> Task
Using the listing below, show all lines that hold the word "pixels".

> Records for the task
+ + + + + + +
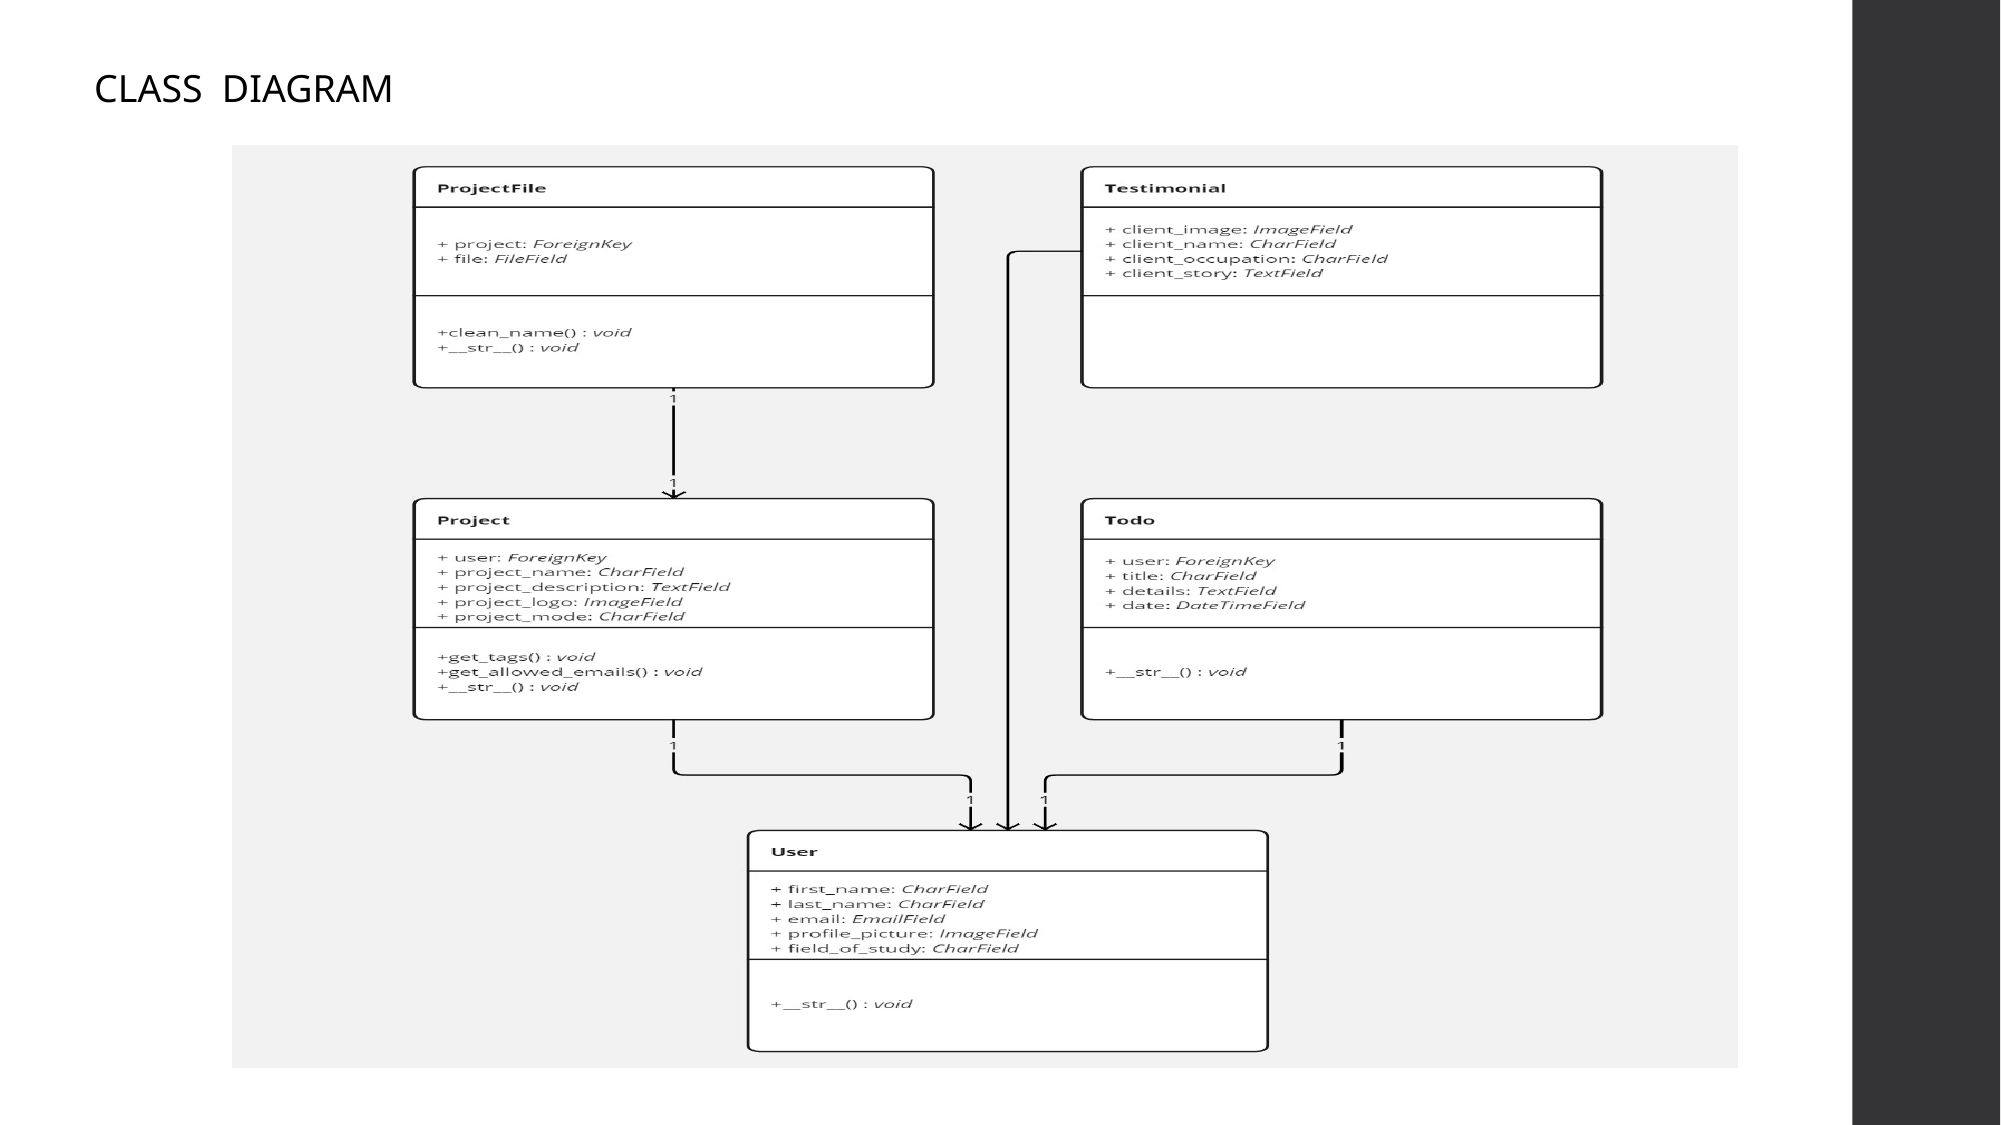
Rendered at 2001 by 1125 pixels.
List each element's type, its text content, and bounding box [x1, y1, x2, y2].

picture [231, 145, 1738, 1068]
text_box CLASS DIAGRAM [79, 57, 410, 163]
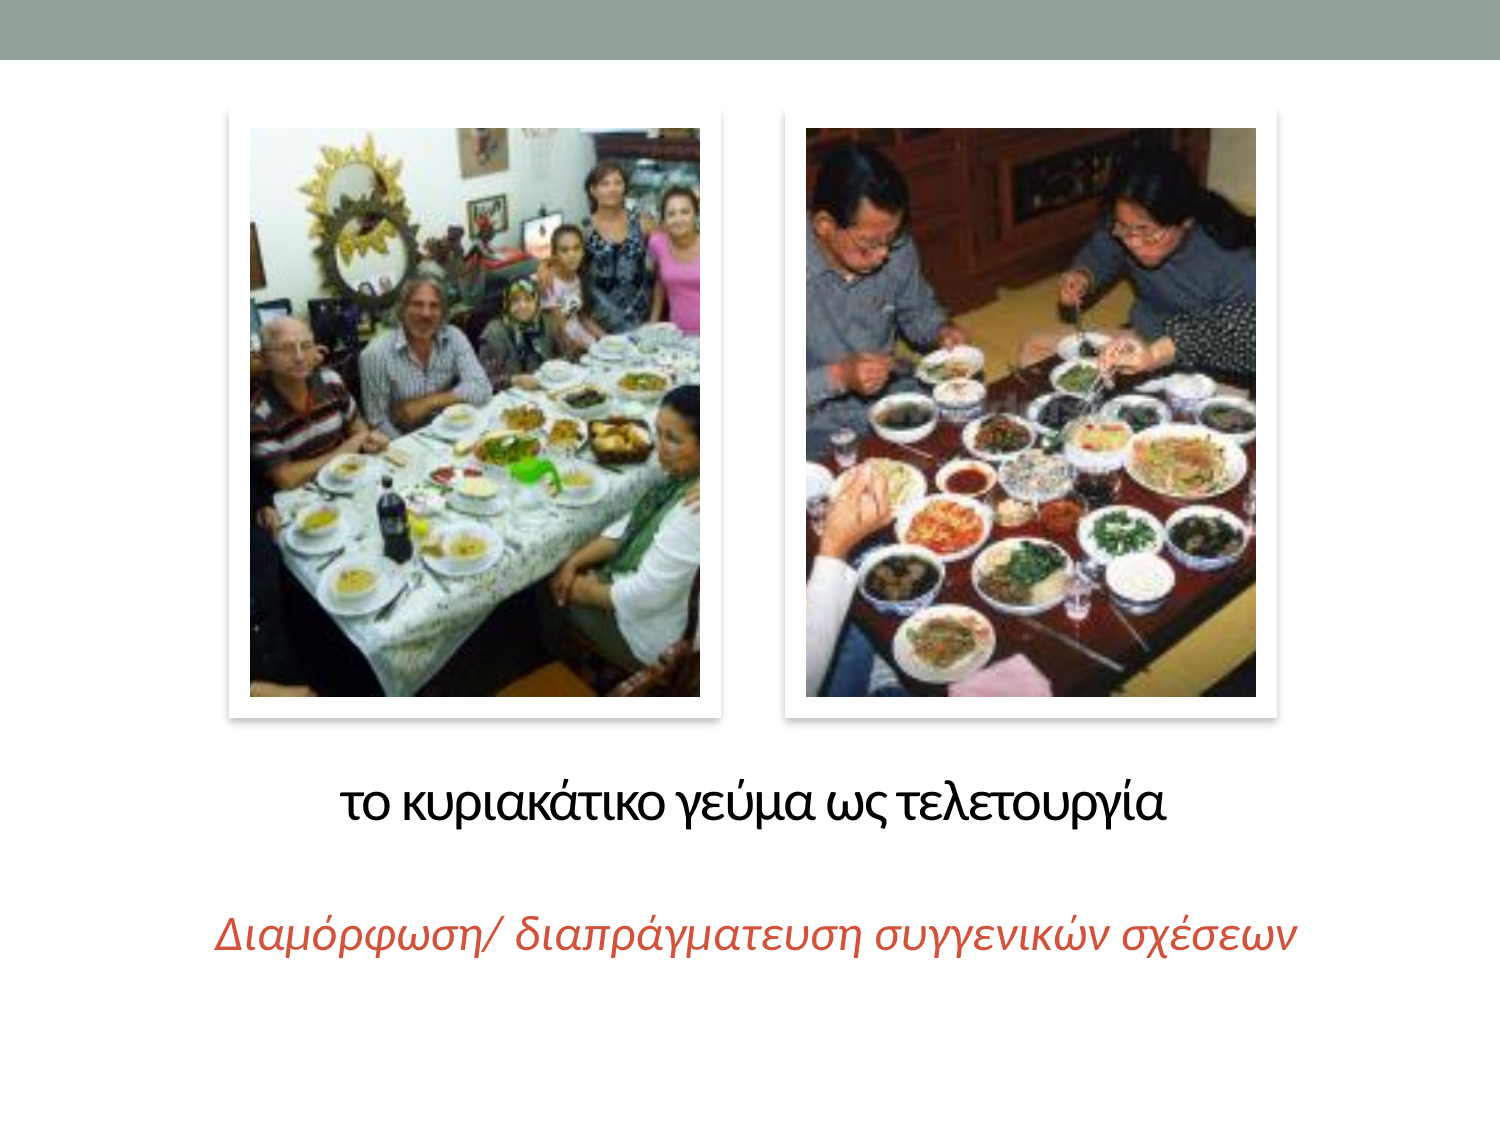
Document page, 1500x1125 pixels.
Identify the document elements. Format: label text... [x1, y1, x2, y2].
+ + + + + + +
> Task response
Rendered at 2001 by 1125 pixels.
Document page, 1500x1125 pixels.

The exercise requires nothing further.